Эх, да-а-а через маньчжурские кра-а-я,

Эх, да-а скакал он…

— Ухватов заказаковал, — шутили расходившиеся на работу колхозники. — Раненько начал. До вечера, за такой-то длинный день, пожалуй, вдоволь напоется.

К обеду дед Ухватов приплелся на тракторный стан.

— С праздником, люди добрые! С Первомаем! — . заревел он во весь голос, — Гуляй, душа! В году только один такой-то день!

— Ты что же это, Яков Васильевич? И не стыдно тебе? — стал упрекать старика бригадир. — Хоть бы вечера подождал.

— А разве я пьян? — удивленно спросил старик. — Утром, точно, был выпивши, а сейчас ни в глазинке, Михаил Ефимович!
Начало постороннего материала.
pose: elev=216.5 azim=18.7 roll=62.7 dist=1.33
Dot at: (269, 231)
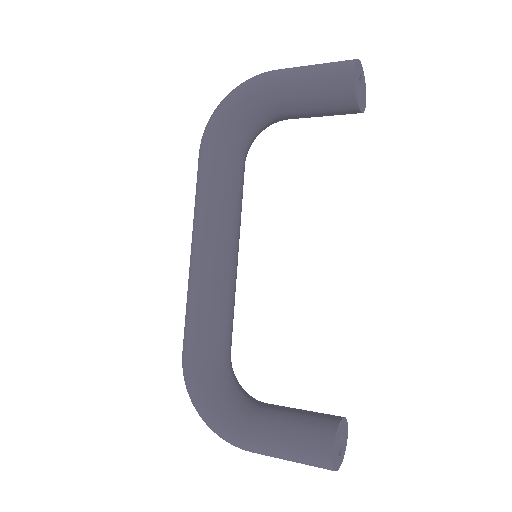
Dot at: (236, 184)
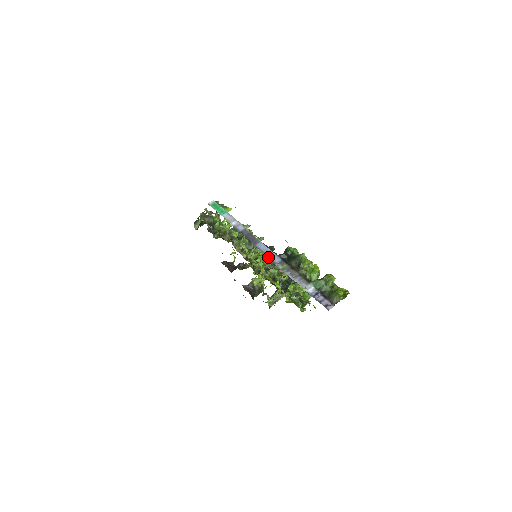
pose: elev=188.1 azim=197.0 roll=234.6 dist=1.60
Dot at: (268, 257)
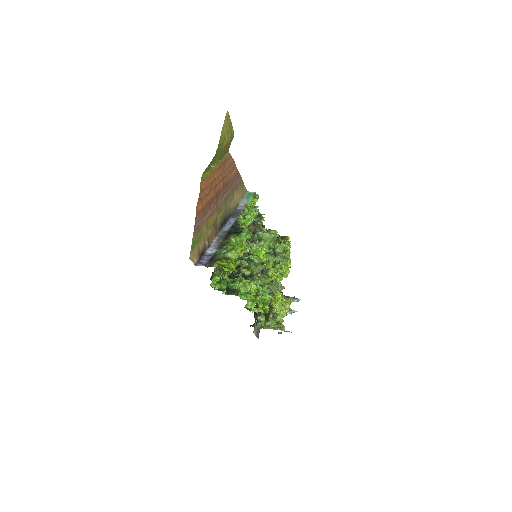
Dot at: (224, 226)
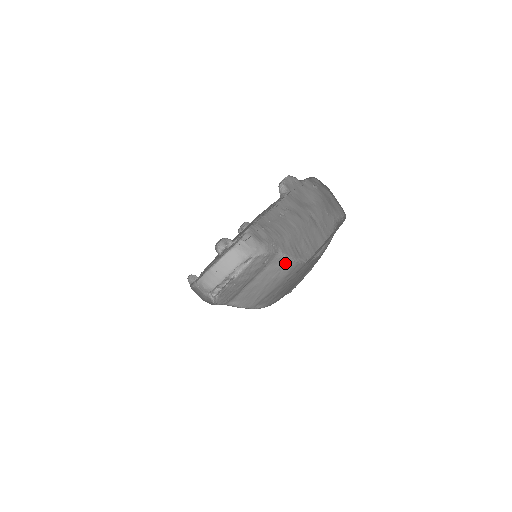
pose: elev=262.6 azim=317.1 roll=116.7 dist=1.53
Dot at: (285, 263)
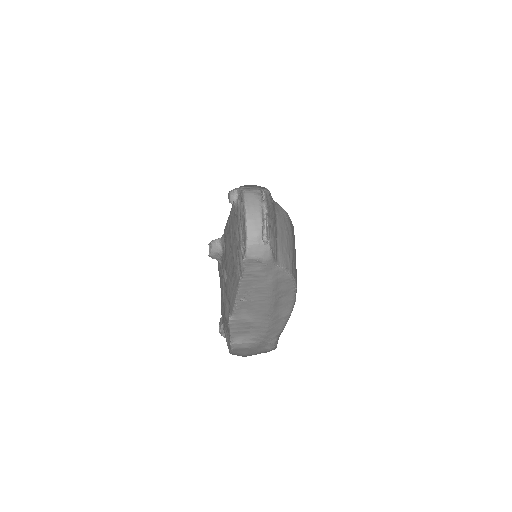
Dot at: (283, 214)
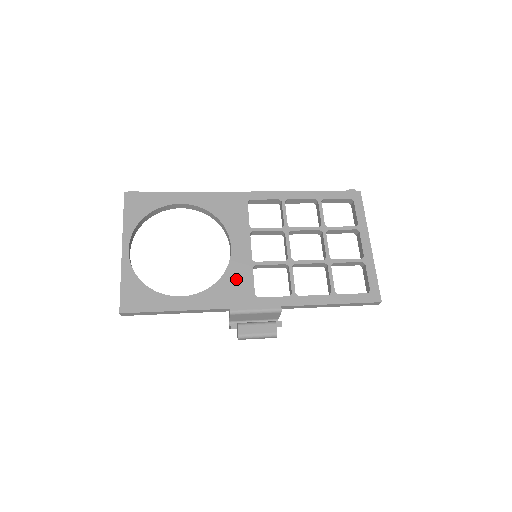
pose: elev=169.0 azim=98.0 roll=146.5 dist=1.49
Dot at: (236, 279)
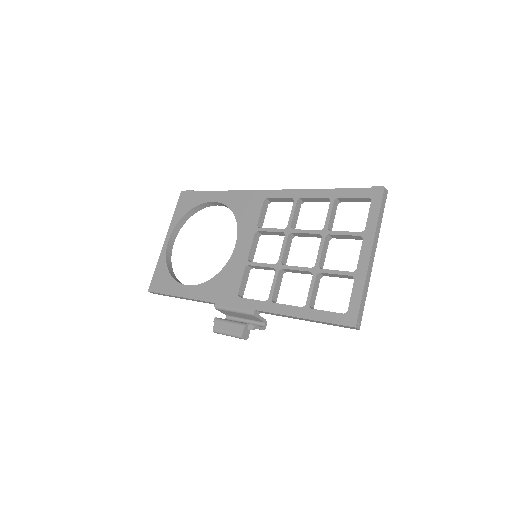
Dot at: (229, 276)
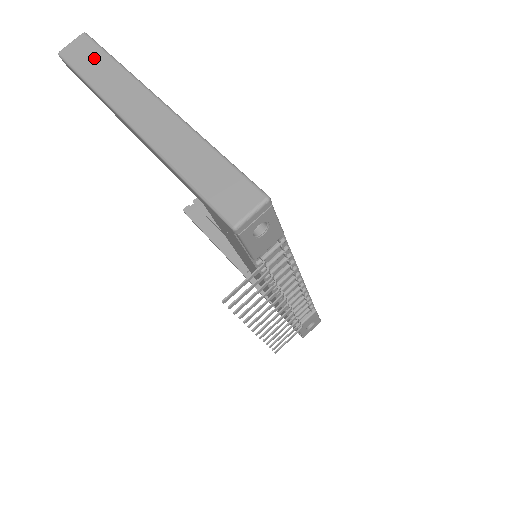
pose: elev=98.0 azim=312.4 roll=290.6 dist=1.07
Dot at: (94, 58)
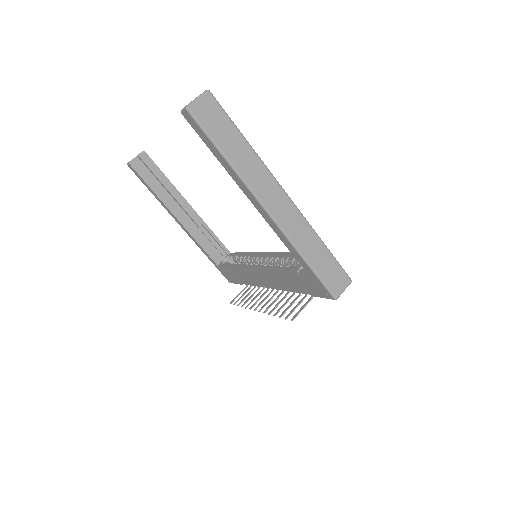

Утром меня сам председатель в потребиловке застал. Я было притворился трезвым, да где там, узнал. Наскрозь каждого видит, змей! А сейчас я ничего, на ногах и в силе!

— Какое там ничего. Ты же еле на ногах, старый дурак! — набросилась ца него повариха. — Ну как я с тобой, с пьяной мордой, обед буду развозить?
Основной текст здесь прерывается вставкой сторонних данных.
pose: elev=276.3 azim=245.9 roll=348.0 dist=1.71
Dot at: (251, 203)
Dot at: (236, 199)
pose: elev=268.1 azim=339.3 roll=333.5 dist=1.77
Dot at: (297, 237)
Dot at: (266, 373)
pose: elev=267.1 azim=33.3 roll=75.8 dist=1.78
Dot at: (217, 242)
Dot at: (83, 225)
— Кто это еле на ногах? — козырем пошел на нее дед Ухватов. — Да я, если хочешь знать, сейчас зайца догоню! Вот я каков! Где он? Держи его, куцего!
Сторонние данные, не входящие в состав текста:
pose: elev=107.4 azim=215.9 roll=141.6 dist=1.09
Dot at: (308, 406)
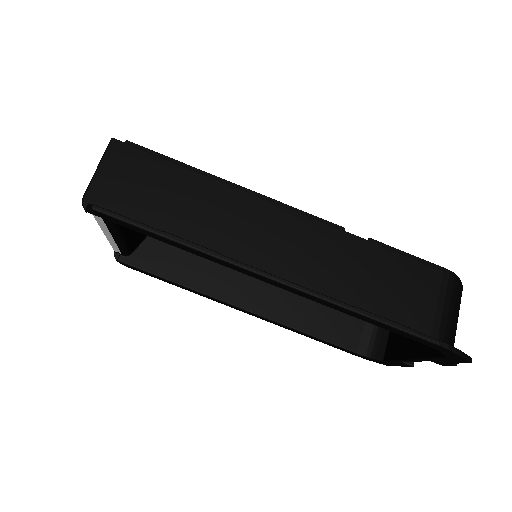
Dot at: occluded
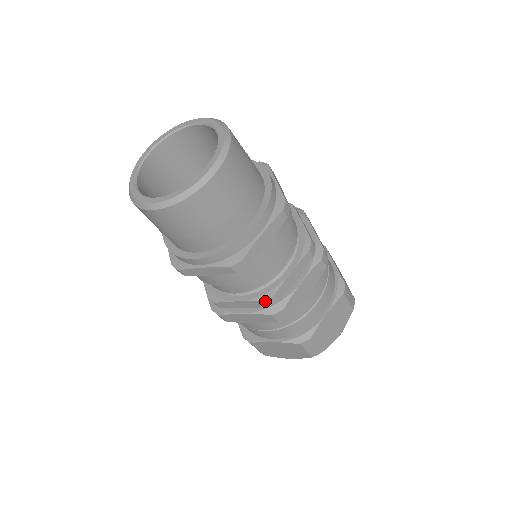
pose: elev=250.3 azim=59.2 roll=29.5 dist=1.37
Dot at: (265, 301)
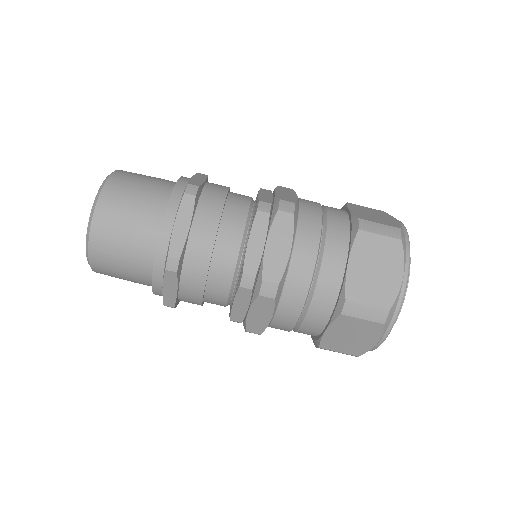
Dot at: (241, 285)
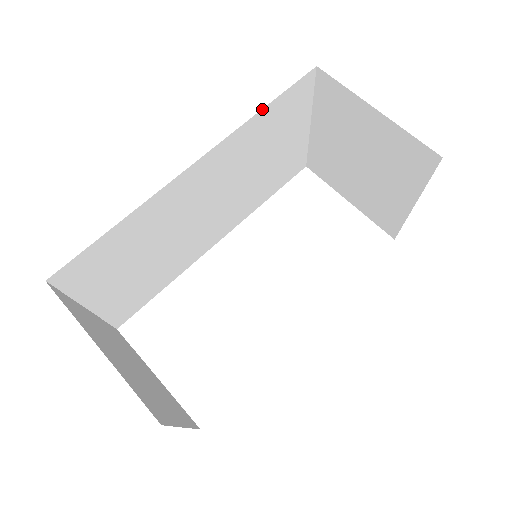
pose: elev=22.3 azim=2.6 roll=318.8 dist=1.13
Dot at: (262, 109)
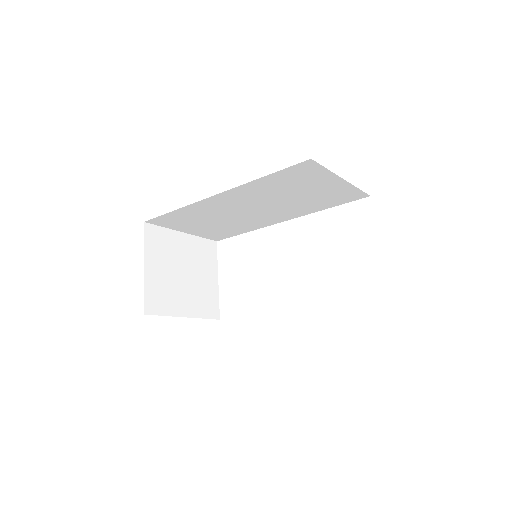
Dot at: (263, 177)
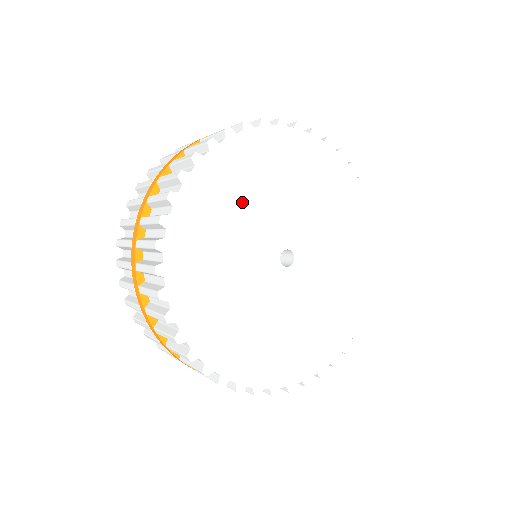
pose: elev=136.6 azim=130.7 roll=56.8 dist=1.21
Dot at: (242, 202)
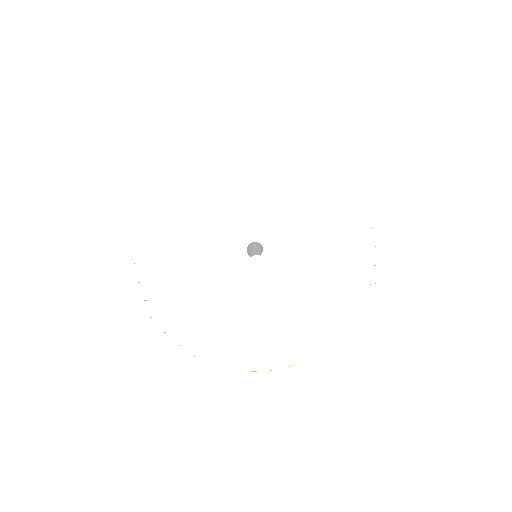
Dot at: (254, 183)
Дед Ухватов резво было побежал за воображаемым зайцем, но тут же запнулся, упал и, даже не приподняв голову, захрапел на все поле.

— Догнал! — усмехнулся Михаил Ефимович. — Жарь, Марья, зайчатину.

Но, кроме Ухватова, во всем селе в этот день больше не было гуляющих, как это наблюдалось в прошлые годы.

Вечером колхозники встречали праздник. В правлении народу собралось битком. Дым от самокруток не успевал выходить в настежь раскрытые двери, речным туманом висел у потолка, не давая гореть лампе.

На праздничном торжественном собрании многие колхозники получили премии. Кого премировали отрезом на рубашку или платье, кого деньгами, кого поросятами. Премии получили пастух Федька Манин, конюх Демьян Мефодьевич, доярки, кузнецы. Шорнику Андрею Святому при всем народе преподнесли отрез на рубашку. Он расчувствовался, смутился, прослезился и, принимая подарок, сказал:

— Да я теперь для своего колхозу уже жизни не пожалею! Не был забыт председателем и колхозный качественник дед Ухватов. Старику был объявлен выговор за пьянку в рабочее время. Но старик и ухом не повел. Он к вечеру снова где-то набрался, упросил Митьку Горюна, как внука, подежурить за себя, а сам ушел в село и сидел сейчас на митинге в самом первом ряду, как старейший почетный колхозник.

До третьих петухов по селу не смолкали песни и пляски. Особенно шумно было у правления, где Мишка Святой, сидя на бревнах в новой ситцевой рубашке с квелым цветком медуницы за козырьком фуражки, вовсю нажаривал на своей гармошке камаринского.

Премированные устроили складчину и собрались в просторной избе у конюха Демьяна. Демьян, угощая дорогих гостей, старался, как мог, выбиваясь из последних сил. Ни разу не присела и его жена, дородная Пелагея Ивановна, бегая из чулана к столу и обратно.